----- SUPPLIED RECORDS -----

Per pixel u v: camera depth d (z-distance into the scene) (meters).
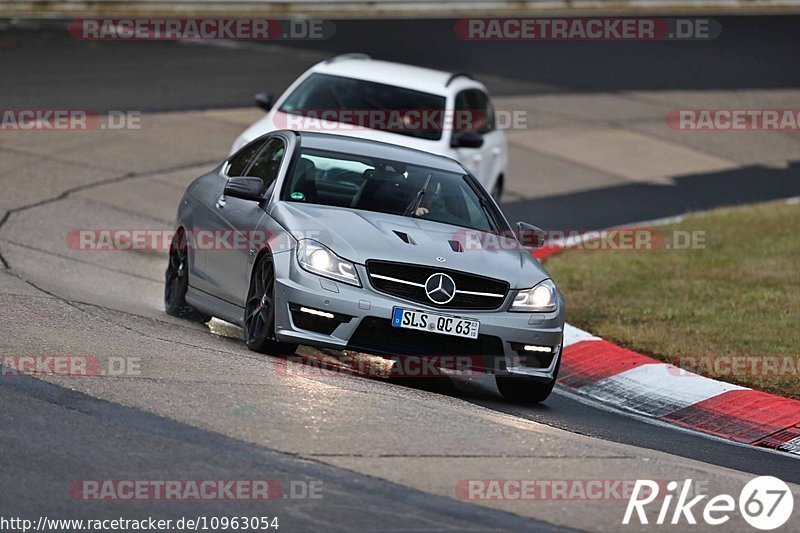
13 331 29.78
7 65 81.38
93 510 19.23
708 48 117.06
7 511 18.83
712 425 33.47
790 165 83.44
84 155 64.00
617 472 23.27
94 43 92.00
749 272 51.81
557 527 20.22
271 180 34.81
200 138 69.88
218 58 90.75
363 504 20.34
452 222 34.06
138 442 22.25
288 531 19.03
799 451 31.33
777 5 142.88
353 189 34.25
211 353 30.42
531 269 32.72
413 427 24.81
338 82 53.53
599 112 90.38
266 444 22.77
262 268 32.22
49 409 23.61
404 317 30.23
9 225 49.88
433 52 101.06
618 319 43.66
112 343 29.91
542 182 72.19
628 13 129.88
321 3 115.06
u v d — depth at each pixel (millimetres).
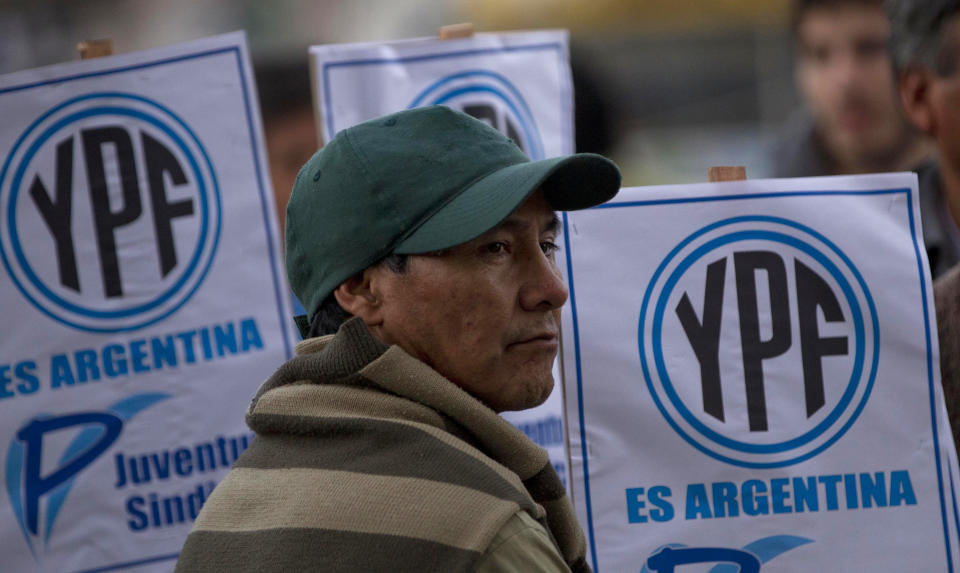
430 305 5238
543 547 4773
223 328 11148
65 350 10836
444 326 5266
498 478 4852
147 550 10844
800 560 7699
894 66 13289
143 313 10992
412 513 4676
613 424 7793
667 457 7777
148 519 10867
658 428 7789
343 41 23312
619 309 7852
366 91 11812
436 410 5133
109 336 10922
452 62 12055
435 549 4594
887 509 7742
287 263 5750
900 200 7996
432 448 4871
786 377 7836
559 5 24500
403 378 5102
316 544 4707
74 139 10930
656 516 7746
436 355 5332
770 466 7762
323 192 5375
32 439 10703
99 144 10984
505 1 24109
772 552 7711
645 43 24797
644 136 24938
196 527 5262
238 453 11125
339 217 5301
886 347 7859
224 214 11180
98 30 23750
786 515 7734
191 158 11148
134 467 10875
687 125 24938
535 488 5406
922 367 7852
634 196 7918
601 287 7863
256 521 4980
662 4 24578
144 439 10914
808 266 7906
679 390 7816
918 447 7785
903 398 7820
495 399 5457
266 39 23125
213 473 11047
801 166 18578
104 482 10789
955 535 7723
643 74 24828
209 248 11156
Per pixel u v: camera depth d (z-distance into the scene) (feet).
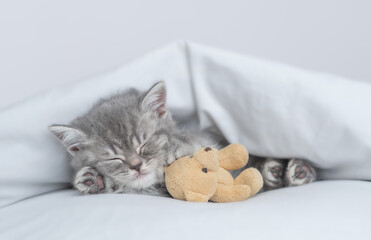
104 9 2.20
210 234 1.06
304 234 1.06
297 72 1.44
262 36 2.32
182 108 1.57
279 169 1.55
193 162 1.30
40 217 1.22
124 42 2.24
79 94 1.52
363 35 2.34
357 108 1.39
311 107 1.41
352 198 1.20
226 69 1.47
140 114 1.48
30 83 2.23
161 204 1.18
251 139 1.53
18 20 2.17
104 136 1.44
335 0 2.30
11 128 1.46
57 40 2.20
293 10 2.30
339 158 1.42
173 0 2.23
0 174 1.46
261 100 1.45
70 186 1.59
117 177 1.43
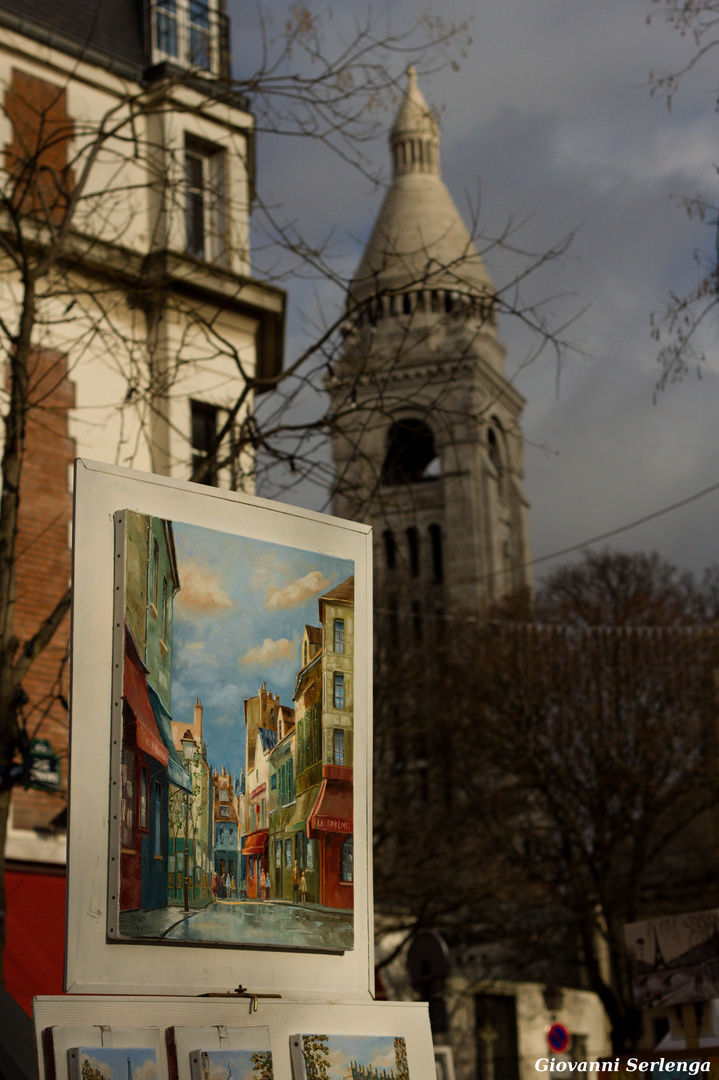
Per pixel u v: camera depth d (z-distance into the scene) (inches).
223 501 161.5
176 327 700.7
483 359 3481.8
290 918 153.3
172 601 153.3
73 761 139.0
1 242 490.6
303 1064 141.2
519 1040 1505.9
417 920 1203.2
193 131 738.8
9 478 420.5
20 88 697.0
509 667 1521.9
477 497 3469.5
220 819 149.6
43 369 653.9
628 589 1674.5
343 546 173.3
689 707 1459.2
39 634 413.4
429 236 3422.7
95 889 137.4
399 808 1268.5
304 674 163.9
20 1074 136.0
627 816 1418.6
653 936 268.8
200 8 777.6
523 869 1424.7
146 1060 130.6
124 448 679.7
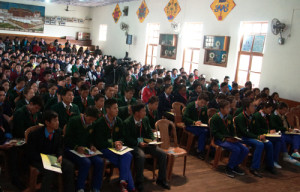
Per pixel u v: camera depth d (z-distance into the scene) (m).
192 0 10.46
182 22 10.95
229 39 9.00
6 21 18.12
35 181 3.09
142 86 7.04
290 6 7.31
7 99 4.21
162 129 4.20
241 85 8.84
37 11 18.67
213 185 4.01
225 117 4.57
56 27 19.28
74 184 3.33
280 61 7.59
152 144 3.78
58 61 11.53
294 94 7.26
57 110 3.95
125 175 3.39
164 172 3.76
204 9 9.95
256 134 4.88
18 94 4.97
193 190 3.79
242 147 4.41
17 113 3.56
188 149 5.05
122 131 3.75
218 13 9.38
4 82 4.75
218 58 9.43
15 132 3.56
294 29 7.23
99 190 3.38
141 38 13.74
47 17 18.98
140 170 3.60
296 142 5.22
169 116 5.56
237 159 4.42
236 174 4.47
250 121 4.87
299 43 7.12
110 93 4.96
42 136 3.17
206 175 4.32
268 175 4.58
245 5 8.49
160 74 8.36
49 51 16.70
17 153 3.44
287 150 5.37
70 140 3.40
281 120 5.26
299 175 4.68
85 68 9.56
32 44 17.25
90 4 18.12
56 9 19.12
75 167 3.47
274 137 4.92
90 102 4.77
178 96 6.12
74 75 7.32
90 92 5.07
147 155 3.86
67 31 19.62
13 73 7.57
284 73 7.48
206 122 5.13
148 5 13.14
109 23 17.16
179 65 11.15
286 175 4.64
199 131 4.95
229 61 9.04
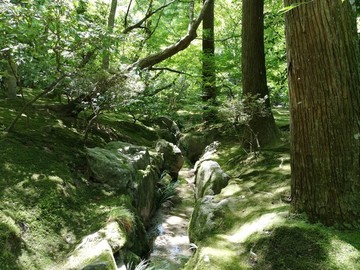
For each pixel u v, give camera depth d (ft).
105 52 13.87
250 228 10.50
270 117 19.33
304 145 9.32
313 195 9.32
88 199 12.39
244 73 19.45
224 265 9.12
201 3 33.09
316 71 8.73
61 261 9.29
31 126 16.25
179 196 19.69
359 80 9.07
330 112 8.77
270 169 15.47
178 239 14.20
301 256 8.60
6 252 8.48
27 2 11.05
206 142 26.32
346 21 8.68
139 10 36.83
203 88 29.43
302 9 8.68
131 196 13.85
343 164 8.88
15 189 10.81
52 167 12.88
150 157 19.76
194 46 32.76
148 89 25.53
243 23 19.45
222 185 15.20
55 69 13.79
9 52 11.76
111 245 9.95
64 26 11.55
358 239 8.56
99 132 20.18
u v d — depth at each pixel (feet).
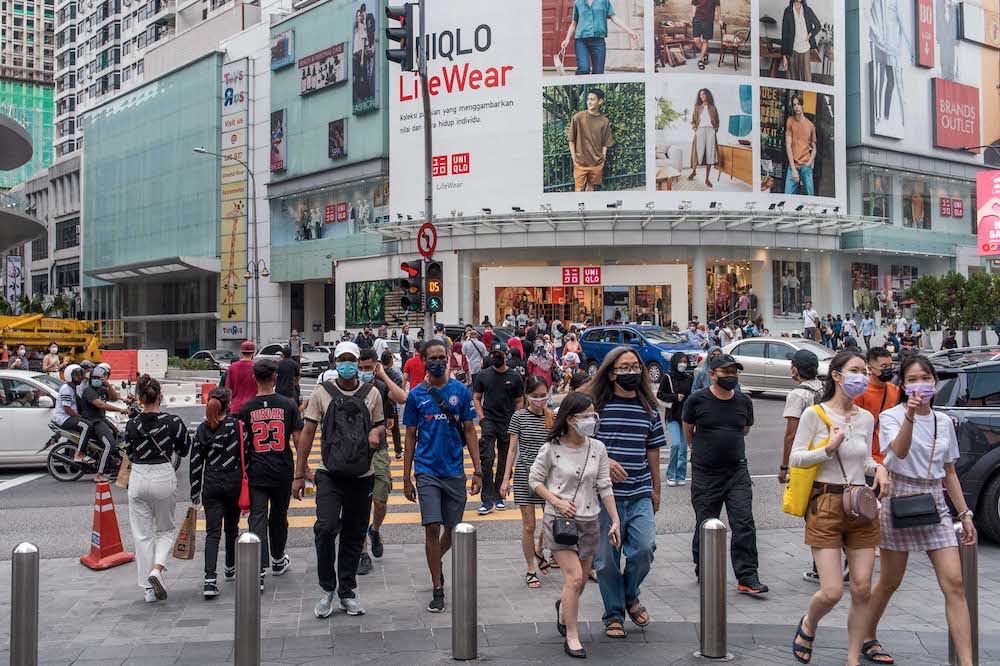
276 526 24.20
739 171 120.78
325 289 169.99
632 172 119.85
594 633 18.80
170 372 123.24
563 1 121.60
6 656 17.61
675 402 37.14
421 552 27.12
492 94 123.95
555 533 17.30
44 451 44.24
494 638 18.53
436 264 57.36
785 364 69.21
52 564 26.25
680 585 22.86
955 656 16.40
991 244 114.32
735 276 124.98
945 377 27.17
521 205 122.93
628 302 124.26
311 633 19.16
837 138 127.95
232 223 172.35
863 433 16.35
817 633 18.71
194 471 22.75
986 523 25.68
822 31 126.52
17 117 372.38
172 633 19.57
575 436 17.83
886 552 16.46
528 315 125.80
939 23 142.61
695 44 120.26
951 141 142.82
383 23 139.13
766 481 38.06
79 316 236.22
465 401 21.86
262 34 167.22
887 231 131.54
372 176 140.87
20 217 95.91
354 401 20.86
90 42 278.05
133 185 204.74
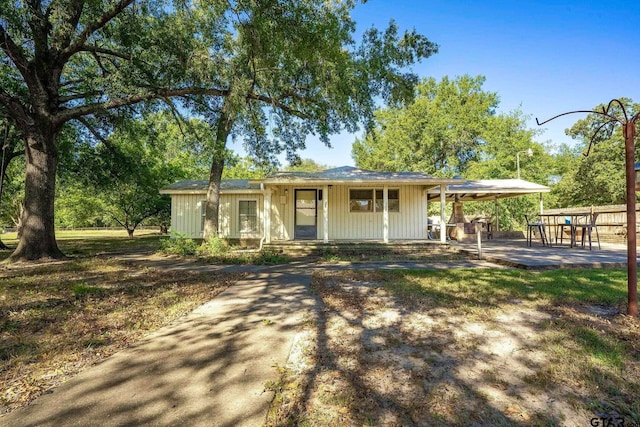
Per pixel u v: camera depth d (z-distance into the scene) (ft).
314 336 11.85
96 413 7.30
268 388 8.29
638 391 7.86
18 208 100.78
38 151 33.76
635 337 11.00
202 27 35.22
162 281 22.71
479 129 96.17
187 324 13.52
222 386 8.43
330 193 46.39
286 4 27.37
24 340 11.76
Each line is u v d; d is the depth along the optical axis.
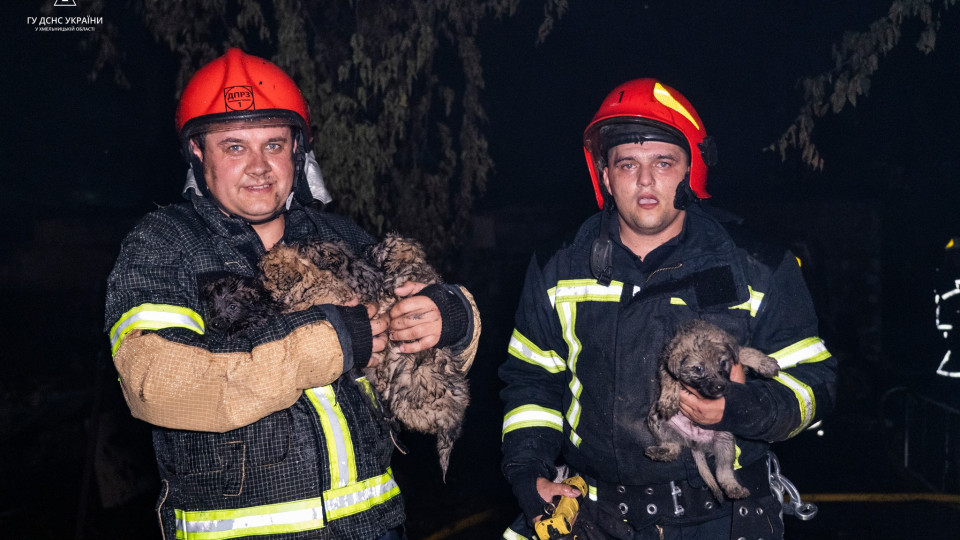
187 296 2.21
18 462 8.16
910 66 10.94
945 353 10.76
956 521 6.57
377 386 2.46
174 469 2.24
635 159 2.68
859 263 11.93
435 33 7.33
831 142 11.90
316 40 6.65
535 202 12.56
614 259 2.79
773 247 2.73
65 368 11.15
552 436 2.91
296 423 2.25
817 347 2.71
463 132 7.45
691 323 2.61
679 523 2.69
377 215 6.95
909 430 9.62
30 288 11.97
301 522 2.23
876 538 6.26
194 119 2.35
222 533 2.21
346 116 6.30
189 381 1.98
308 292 2.32
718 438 2.65
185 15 6.23
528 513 2.71
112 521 6.55
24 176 12.39
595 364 2.75
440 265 7.55
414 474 8.28
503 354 12.37
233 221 2.40
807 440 9.78
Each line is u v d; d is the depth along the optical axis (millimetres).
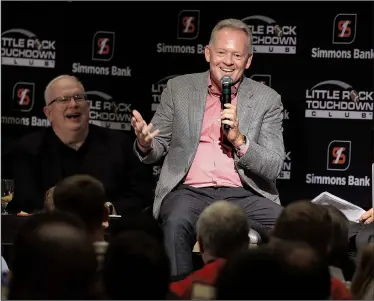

-----

— TASK PROMPT —
In the data above, find the line containing "232 223 172.35" and the line containing "38 151 33.76". Repeat those two lines and everything between them exactly, minus the pictures.

— ANSWER BOX —
232 223 172.35
863 433 16.35
817 633 18.71
194 471 22.75
986 523 25.68
822 31 126.52
17 117 372.38
172 633 19.57
575 436 17.83
886 552 16.46
528 315 125.80
939 23 142.61
695 44 120.26
951 141 142.82
383 23 139.13
766 481 38.06
79 316 236.22
465 401 21.86
262 34 167.22
887 231 131.54
372 176 140.87
20 217 95.91
354 401 20.86
90 42 278.05
133 185 204.74
Per pixel u v: camera depth d (z-distance into the scene) (ft).
314 336 11.85
96 413 7.30
268 388 8.29
638 391 7.86
18 208 100.78
38 151 33.76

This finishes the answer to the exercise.